Midwives support clinical services for expecting mothers in addition to counseling and support. A certified midwife can perform medical tasks such as delivery and diagnostic testing, which distinguishes them from doulas. 

The bill would provide funding for doulas and midwives across the country, but Moore said this presents a significant opportunity for Milwaukee, where maternal and infant health have been a consistent concern. 

According to a recently released maternal mortality report, charting the years 2016 to 2017 from the state Department of Health Services, 85% of the state’s pregnancy-associated deaths occurred in urban settings. About 58% of those who died were enrolled in Medicaid at the time. A total of 80 deaths occurred from 2016 to 2017, the report said.

Roughly 52% of deaths in that time period were attributable to mental health issues, including substance abuse and overdoses. The report identified 97% of these deaths as preventable.  

Moore said the legislation would help increase care to reduce maternal mortality. Moore, who used midwives during some of her own pregnancies, said that birth workers could provide a “support system” for mothers by helping to ensure they go to the doctor’s office and serving an advocate in the exam room.

Moore said since some women of color are not taken seriously in medical settings, having someone there to navigate is critical.

“There are so many women who are not assertive with health care professionals, and it has cost women their lives,” Moore said. “This is a real barrier – especially for women of color – to be taken seriously by some health-care institutions.”

Nicole Miles, manager of the Milwaukee Health Department’s Birth Outcomes Made Better Doula program, which provides doula services in the city, said imperfections within the current Medicaid payout system will need to be addressed for the legislation to be effective.

Midwifery services in the state currently have some coverage from Medicaid, but Miles said many midwives don’t receive the maximum allowable payment from the state for services. Certain requirements may need to be met to get payment and costs for services can vary, making it hard to ensure a livable wage for providers.

“Yes, it’s important that Medicaid is covering it, but at what cost?” Miles said. “You say this is valuable, but how much are you willing to give to this? … It has to be explicit.”

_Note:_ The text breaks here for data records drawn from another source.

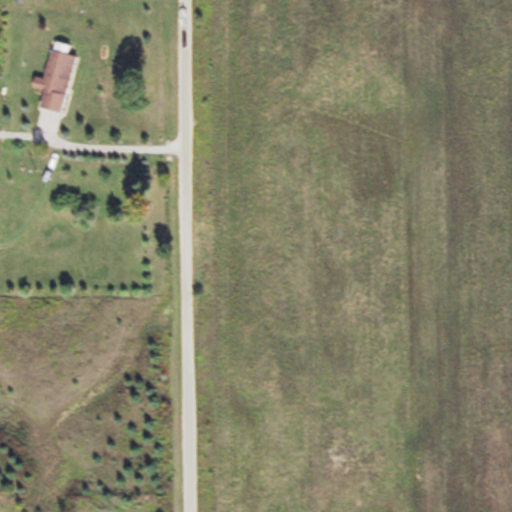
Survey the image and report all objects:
building: (55, 78)
road: (156, 256)
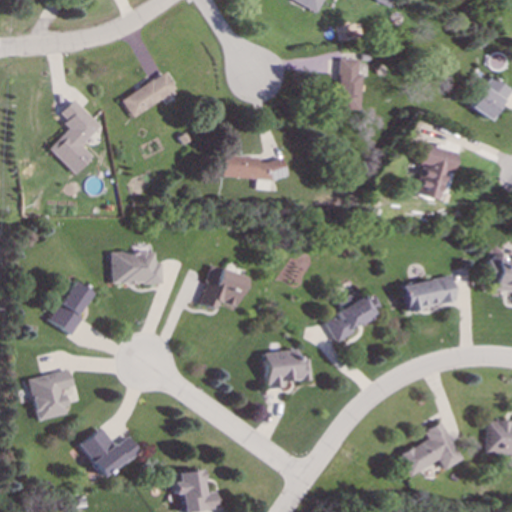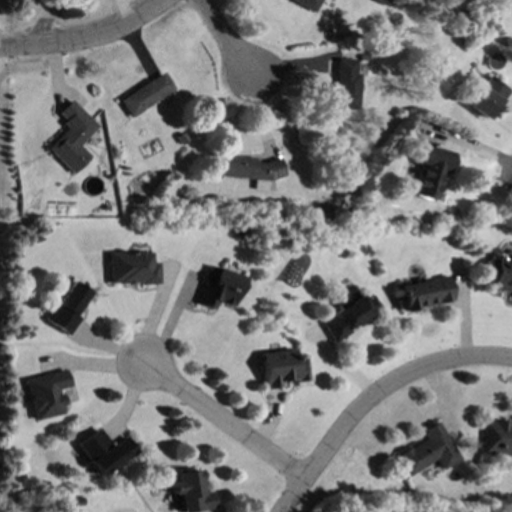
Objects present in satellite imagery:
building: (306, 4)
building: (306, 4)
road: (225, 37)
road: (87, 38)
building: (343, 83)
building: (343, 83)
building: (142, 93)
building: (142, 93)
building: (485, 97)
building: (485, 97)
building: (68, 136)
building: (68, 136)
building: (247, 168)
building: (247, 168)
building: (426, 171)
building: (427, 171)
building: (128, 267)
building: (129, 267)
building: (497, 271)
building: (497, 272)
building: (215, 287)
building: (215, 287)
building: (421, 292)
building: (422, 292)
building: (63, 307)
building: (63, 308)
building: (343, 313)
building: (343, 313)
building: (278, 367)
building: (278, 367)
building: (43, 393)
building: (43, 393)
road: (371, 396)
road: (220, 420)
building: (495, 437)
building: (495, 437)
building: (423, 450)
building: (424, 450)
building: (101, 451)
building: (102, 451)
building: (187, 491)
building: (187, 491)
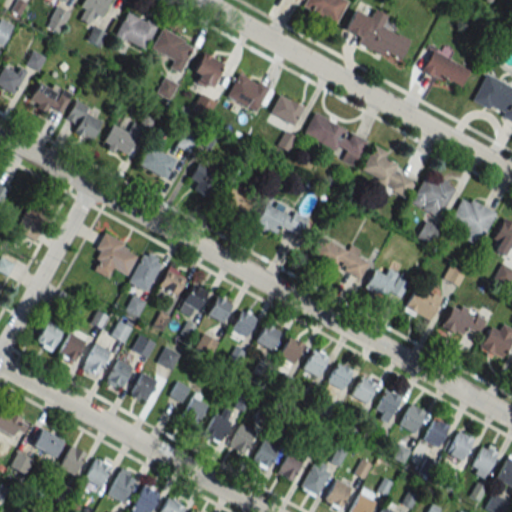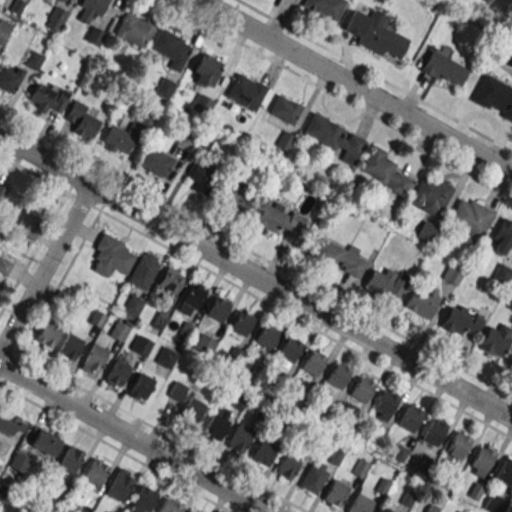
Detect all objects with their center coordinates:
building: (63, 0)
building: (321, 8)
building: (324, 8)
building: (89, 10)
building: (56, 15)
building: (56, 19)
building: (4, 30)
building: (133, 31)
building: (373, 32)
building: (93, 34)
building: (376, 34)
building: (171, 48)
building: (32, 59)
building: (443, 69)
building: (205, 70)
road: (375, 75)
building: (9, 76)
building: (9, 77)
building: (164, 86)
road: (355, 86)
building: (164, 87)
building: (244, 92)
building: (493, 95)
road: (337, 96)
building: (493, 96)
building: (47, 97)
building: (200, 103)
building: (202, 104)
building: (283, 117)
building: (83, 120)
building: (332, 137)
building: (333, 137)
building: (204, 138)
building: (183, 139)
building: (184, 140)
building: (117, 141)
building: (155, 161)
building: (383, 171)
building: (384, 172)
road: (33, 173)
building: (201, 179)
building: (1, 191)
building: (431, 195)
building: (235, 200)
building: (471, 216)
building: (470, 218)
building: (279, 219)
building: (30, 222)
building: (426, 232)
road: (42, 235)
building: (502, 236)
building: (502, 238)
road: (256, 254)
building: (112, 257)
building: (340, 257)
building: (4, 265)
road: (45, 267)
building: (143, 270)
building: (501, 274)
road: (255, 275)
building: (170, 280)
road: (49, 297)
building: (191, 299)
building: (420, 302)
building: (420, 303)
building: (132, 305)
building: (217, 308)
building: (460, 320)
building: (241, 322)
building: (241, 323)
road: (305, 323)
building: (119, 330)
building: (47, 333)
building: (46, 335)
building: (266, 335)
building: (265, 336)
building: (495, 340)
building: (495, 342)
building: (204, 344)
building: (140, 345)
building: (69, 346)
building: (69, 347)
building: (289, 348)
building: (289, 349)
building: (165, 357)
building: (93, 359)
building: (93, 359)
building: (313, 362)
building: (312, 363)
building: (117, 373)
building: (116, 374)
building: (337, 375)
building: (337, 376)
building: (141, 386)
building: (140, 387)
building: (361, 389)
building: (362, 389)
building: (176, 391)
building: (386, 403)
building: (384, 405)
building: (192, 409)
building: (192, 410)
building: (410, 417)
building: (409, 418)
building: (11, 423)
building: (216, 424)
road: (151, 427)
building: (214, 427)
building: (434, 431)
building: (434, 432)
road: (131, 438)
building: (239, 438)
building: (239, 438)
building: (45, 442)
building: (458, 445)
building: (458, 445)
road: (114, 448)
building: (263, 452)
building: (399, 452)
building: (263, 453)
building: (336, 455)
building: (335, 456)
building: (70, 459)
building: (481, 459)
building: (481, 459)
building: (19, 462)
building: (288, 464)
building: (287, 466)
building: (360, 468)
building: (95, 471)
building: (504, 471)
building: (504, 471)
building: (313, 477)
building: (313, 479)
building: (445, 480)
building: (119, 484)
building: (382, 485)
building: (475, 491)
building: (335, 493)
building: (335, 493)
building: (406, 498)
building: (143, 499)
building: (143, 499)
building: (361, 501)
building: (359, 503)
building: (492, 503)
building: (493, 503)
building: (169, 506)
building: (170, 506)
building: (431, 508)
building: (383, 510)
building: (189, 511)
building: (458, 511)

Miles emphasized the importance of training midwives and doulas in how to submit payment codes for Medicaid reimbursement and the specific requirements to receive the maximum allowances.

Miles said the legislation was a step in the right direction, especially since many private insurers change policies after Medicaid does. 

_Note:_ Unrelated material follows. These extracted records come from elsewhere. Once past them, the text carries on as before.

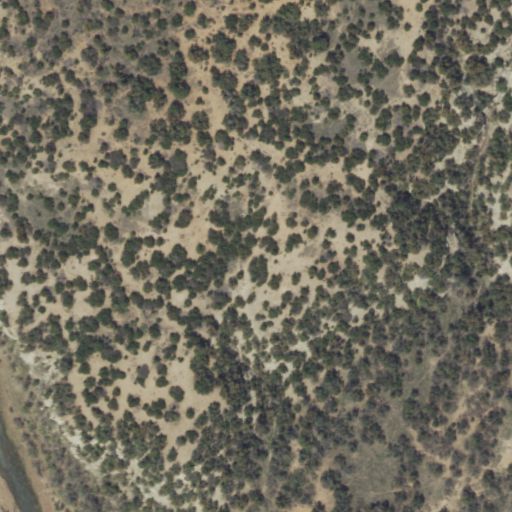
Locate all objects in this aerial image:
river: (14, 474)
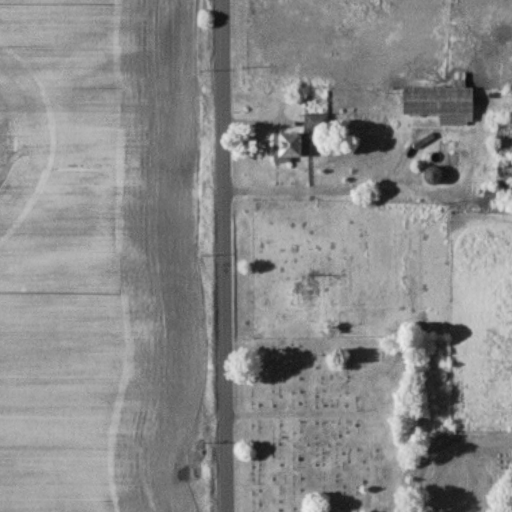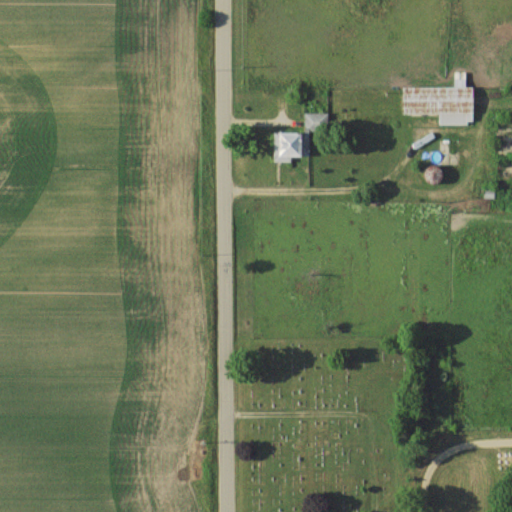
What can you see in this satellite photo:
building: (441, 104)
building: (299, 140)
building: (433, 176)
road: (334, 186)
road: (224, 256)
park: (325, 424)
road: (446, 453)
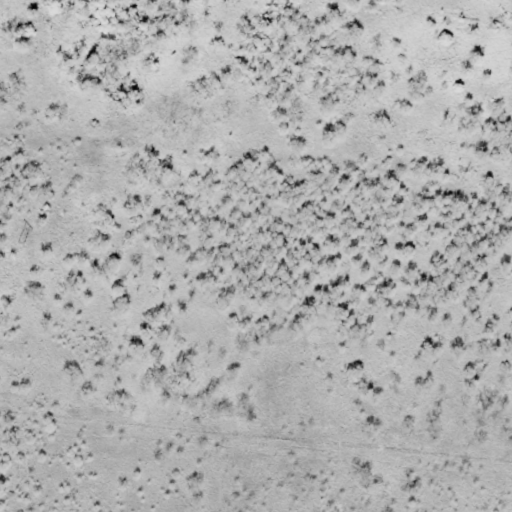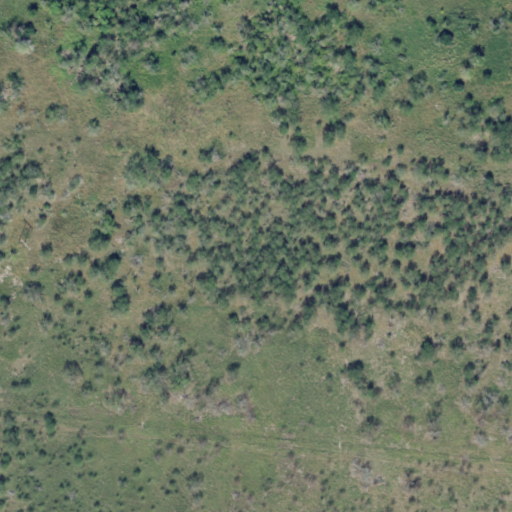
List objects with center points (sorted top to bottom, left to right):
power tower: (20, 245)
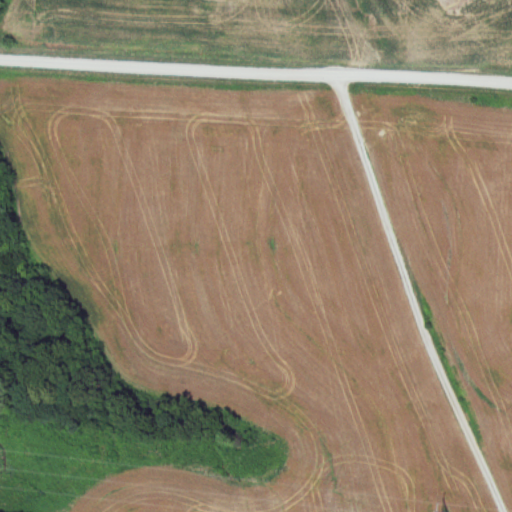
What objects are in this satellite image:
road: (255, 75)
road: (411, 296)
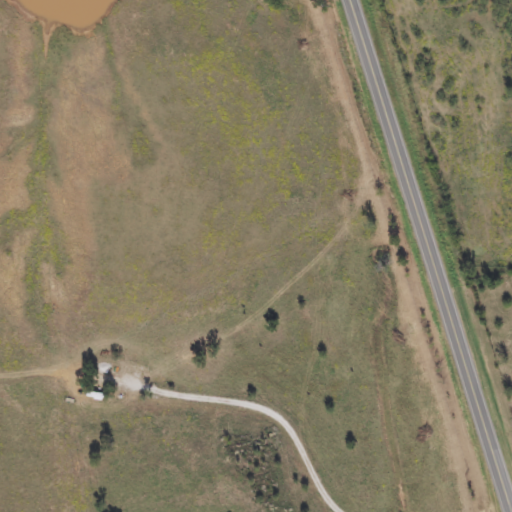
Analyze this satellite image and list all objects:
road: (430, 252)
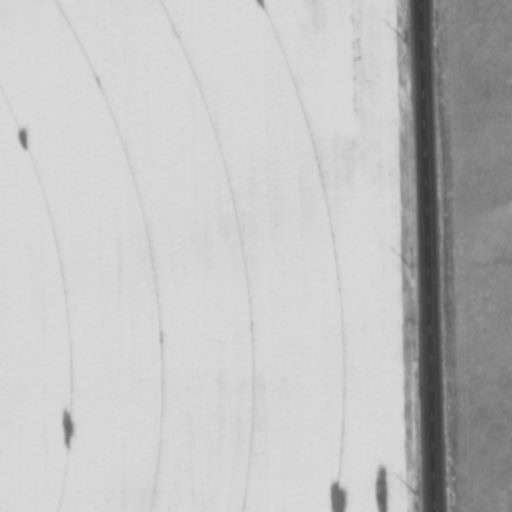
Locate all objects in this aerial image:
road: (423, 256)
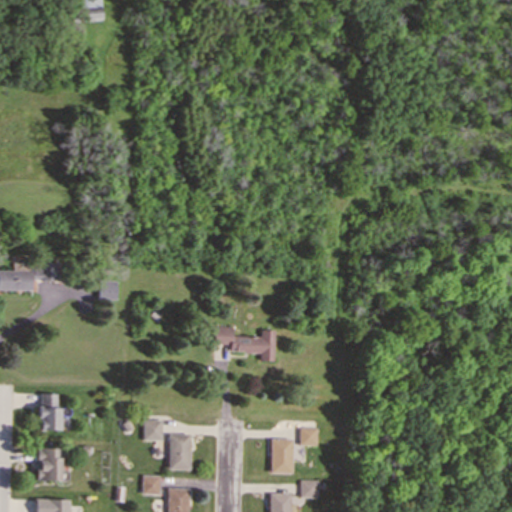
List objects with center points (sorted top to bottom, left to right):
building: (87, 10)
building: (88, 10)
building: (26, 273)
building: (26, 274)
road: (14, 327)
building: (243, 341)
building: (244, 341)
building: (46, 411)
building: (46, 411)
building: (150, 428)
building: (150, 429)
building: (305, 435)
building: (306, 435)
building: (176, 450)
building: (176, 451)
building: (278, 454)
building: (279, 455)
building: (45, 463)
building: (45, 464)
road: (228, 467)
building: (148, 484)
building: (148, 484)
building: (306, 488)
building: (307, 488)
building: (175, 499)
building: (175, 499)
building: (277, 502)
building: (277, 502)
building: (49, 505)
building: (50, 505)
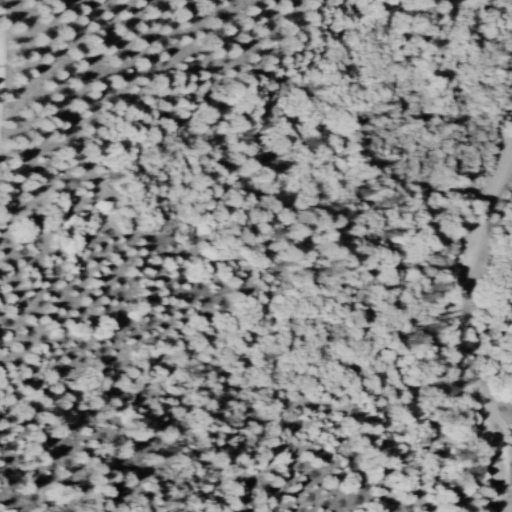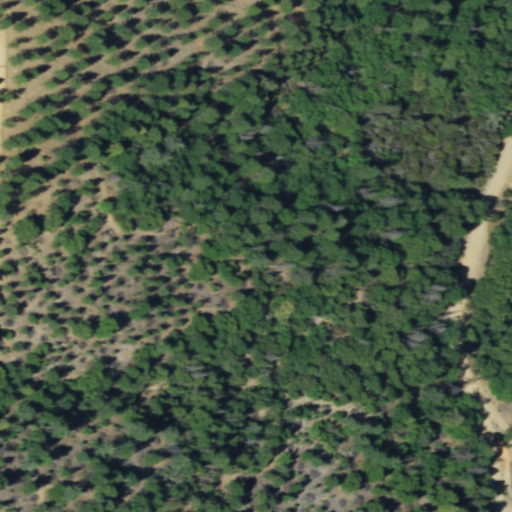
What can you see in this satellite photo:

Jordan said the need for financial support among doulas and midwives is great, especially since the onset of the COVID-19 pandemic.

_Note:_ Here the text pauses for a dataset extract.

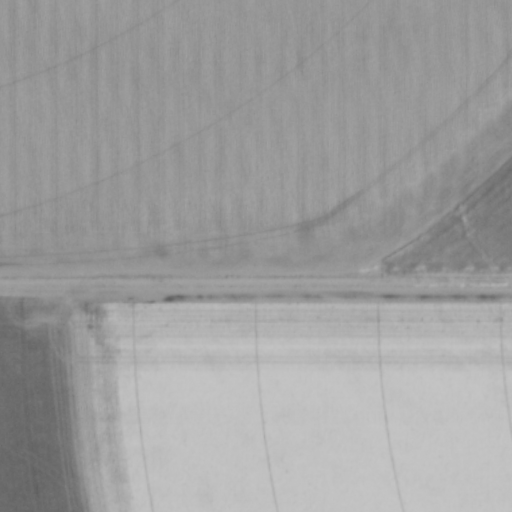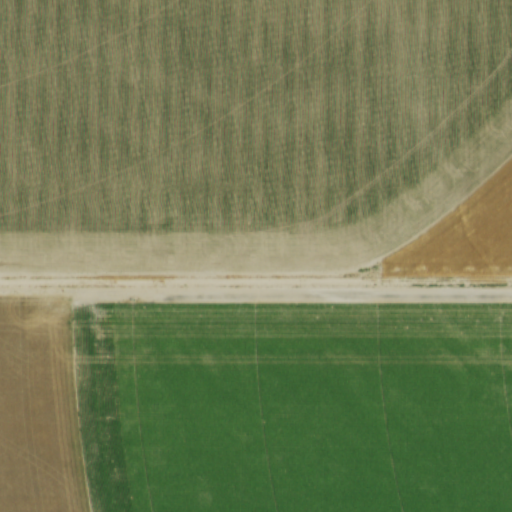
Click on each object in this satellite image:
building: (14, 76)
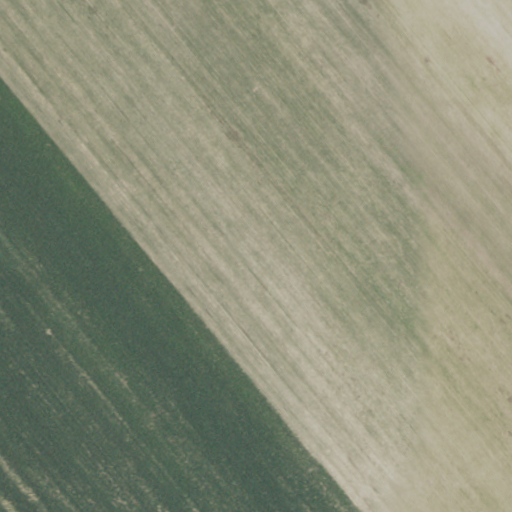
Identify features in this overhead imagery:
road: (377, 403)
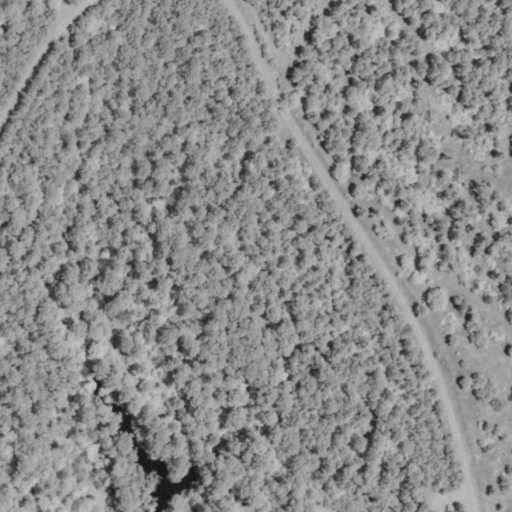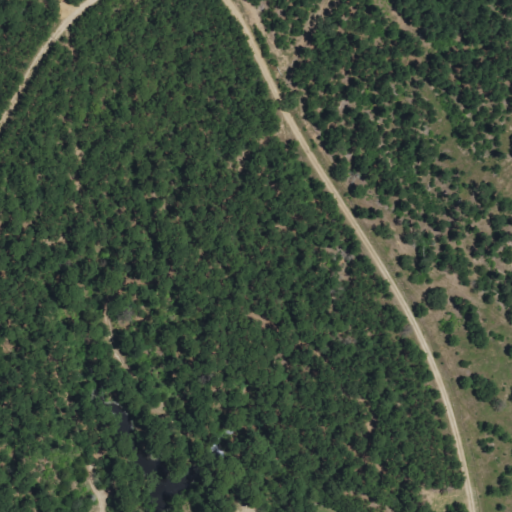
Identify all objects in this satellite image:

“There’s so many Black and brown midwives I know who are juggling their own personal practice, their family life and fundraising for their clients,” Jordan said. “They’re out there hunting for dollars, asking their friends and families and communities to support families in birthing because the finances just aren’t there.”

Jordan said she wanted to see the legislation be more ambitious in its goals and felt more was needed to support birth workers in Milwaukee. 

“Economic equity is a crucial part of ensuring that BIPOC middle-birth workers are being asked to care for the community at rates that are not exploitative, that are not harmful – rates that don’t lack equity and sustainability,” Jordan said. 

If done correctly, Jordan said the legislation could be a great addition for a group of medical professionals who needs support. Providing more sustainable options for expecting families, including doula and midwife services, could lead to better outcomes she said.  

“If people can mix and match and create the kind of experience that they want, that would be incredible,” Jordan said. “And then they’re doing so with birth workers that aren’t going to be burnt out in three years because they’re literally gifting their profession to the community and there’s no system of reciprocity.” 

The bill was referred to the House Committee on Energy and Commerce on April 7. If it passes through the committee, it will get a vote on the House floor, inching another step closer to becoming law.